THE OPENING
On the night of
the premiere, December 11, 1896, the Theatre Nouveau in
the Rue Blanche was overflowing with intellectuals of all
stripes -- the brightest minds of Paris had all turned
out to see Jarry's debut as a dramatist. No one had any
idea what to expect; it is a safe bet that there wasn't
anyone in the audience who was prepared for what was to
follow.
Attired in a baggy black suit, Jarry addressed the
audience for about 10 minutes: "You are free to see
in Monsieur Ubu as many allusions as you like, or if you
prefer, just a plain puppet, a schoolboy's caricature of
one of his teachers who represented for him everything in
the world that is grotesque."
The curtain inched its way up. The audience had been
loud and restless during Jarry's speech, but they calmed
down a little as the magnificent actor Fermin Gemier, on
loan from the Comedie Francaise, strode to center
stage...
And now Gemier bellowed a single word in a voice that
was brazen and mechanical like Jarry's own, but far more
horrifying: "MERDRE!" [That
is, "merde," the French word for
"shit," with an extra "r," to make
"shitr."] He was unable to get a word in
edgewise for the next fifteen minutes. Never in modern
drama had anyone used such language. A number of
faint-hearted auditors fled, shrieking, up the aisles of
the theatre. A melee broke out in the orchestra pit,
punctuated by flailing limbs and threatening fists. In
the front rows, Jarry's numerous supporters yelled,
"You wouldn't have understood Shakespeare or Wagner,
either."
Some members of the audience were so confused that
they applauded approvingly and whistled derisively at the
same time. At last, Gemier managed to call the raging
house to order, then proceeded with the play's next line
-- another "Merdre!"
Once again, pandemonium reigned supreme. Eventually,
however, Gemier was able to quiet the raging multitudes
to get on with the business at hand -- which consisted of
murdering, pillaging, and seizing power by brute force.

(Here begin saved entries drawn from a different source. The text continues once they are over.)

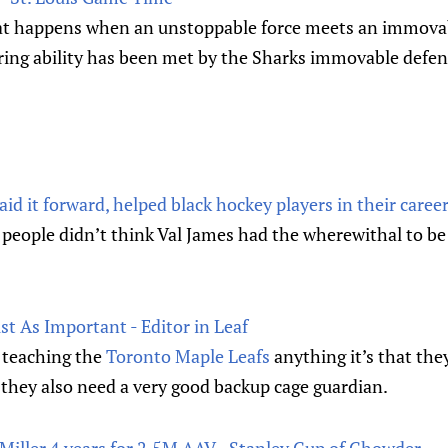
at happens when an unstoppable force meets an immovab
ring ability has been met by the Sharks immovable defen
d it forward, helped black hockey players in their career
people didn’t think Val James had the wherewithal to be 
t As Important - Editor in Leaf
 teaching the
Toronto Maple Leafs
anything it’s that the
 they also need a very good backup cage guardian.
Miller 4 years for 2.5M AAV - Stanley Cup of Chowder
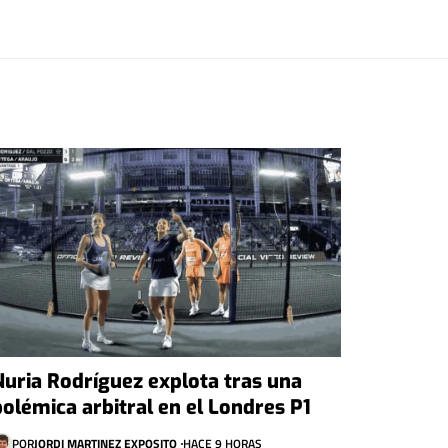
Nuria Rodríguez explota tras una
polémica arbitral en el Londres P1
POR
JORDI MARTINEZ EXPOSITO
HACE 9 HORAS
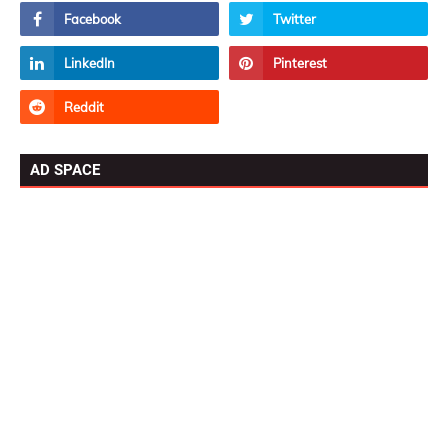
AD SPACE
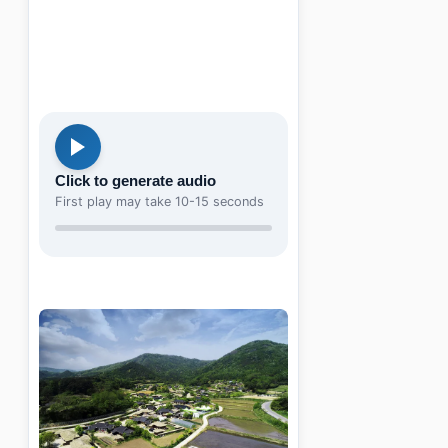
Click to generate audio
First play may take 10-15 seconds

Never before had any play taken such a dim view of
humanity.
William Butler Yeats happened to be in the audience
that night, and wrote:
"I go to the first performance of Alfred
Jarry's Ubu Roi, at the Theatre de L'Oeuvre... The
audience shake their fists at one another, and [my
companion] whispers to me, "There are often
duels after these performances," and explains to
me what is happening on the stage. The players are
supposed to be dolls, toys, marionettes, and now they
are all hopping like wooden frogs, and I can see for
myself that the chief personage, who is some kind of
king, carries for a sceptre a brush of the kind that
we use to clean a closet. Feeling bound to support
the most spirited party, we have shouted for the
play, but that night at the Hotel Corneille I am very
sad, for comedy, objectivity, has displayed its
growing power once more. I say, "After Stephane
Mallarme, after Paul Verlaine, after Gustave Moreau,
after Puvis de Chavannes, after our own verse, after
the faint mixed tints of Conder, what more is
possible? After us the Savage
God."
THE REACTION
The biggest bone of contention was
whether Jarry, with a single blow, had liberated drama
from outmoded strictures and enabled it to take any sort
of direction it wished in the future, or if he had merely
obliterated conventional dramatic forms with brutal
mindlessness, failing to replace them with anything
significant.
Henry Fouquier of Le Figaro: Jarry's play
"brought a kind of release... At least it has begun
to put an end to the Terror
which has been reigning over our literature."
Henry Bauer of Echo de Paris: "From this huge and
strangely suggestive figure of Ubu blows the wind of
destruction, of inspiration for contemporary young
people, which overthrows the
traditional respects and scholarly preconceptions.
And the type will remain."
THE SIGNIFICANCE
In its
all-pervasive desire to pound human morality to a bloody
pulp, Ubu Roi not only served as an extremely grotesque
and unflattering funhouse mirror to the ignobility of the
human condition, but it also created an entirely new
category of drama -- that of absurdism. On that evening
in 1896 the Theater of the Absurd was born, ushering in a
whole new age of philosophical irrationality. Beckett and
Ionesco followed, but Ubu was the first inhuman
protagonist in drama, the dramatic harbinger of our own
senseless and angst-ridden epoch. Jarry's view of human
nature as thoroughly base, and the universe as a foul
hell-hole where evil always triumphs, was understandably
horrifying to many of those who were exposed to it for
the first time. But there was also a transcendent humor
-- the ironic humor of someone who was enough of a
megalomaniac to sit back and view the entire human
condition as a demented puppet theatre.